*** DATA RECORDS ***

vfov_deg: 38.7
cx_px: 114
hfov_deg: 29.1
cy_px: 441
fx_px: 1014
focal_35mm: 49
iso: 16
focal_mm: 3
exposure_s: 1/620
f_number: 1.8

*** End of DATA RECORDS ***
*** DATA RECORDS ***

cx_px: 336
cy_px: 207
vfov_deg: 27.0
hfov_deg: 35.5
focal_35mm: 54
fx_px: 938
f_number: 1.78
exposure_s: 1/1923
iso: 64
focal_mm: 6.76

*** End of DATA RECORDS ***
*** DATA RECORDS ***

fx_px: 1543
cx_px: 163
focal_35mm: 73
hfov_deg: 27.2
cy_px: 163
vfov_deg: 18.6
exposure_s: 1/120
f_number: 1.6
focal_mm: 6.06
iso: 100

*** End of DATA RECORDS ***

EXERCISE AIM =
From the records above, repeat exactly the lines from the one with "vfov_deg: 38.7" through the one with "f_number: 1.8", both included.

RESPONSE TO THE TASK =
vfov_deg: 38.7
cx_px: 114
hfov_deg: 29.1
cy_px: 441
fx_px: 1014
focal_35mm: 49
iso: 16
focal_mm: 3
exposure_s: 1/620
f_number: 1.8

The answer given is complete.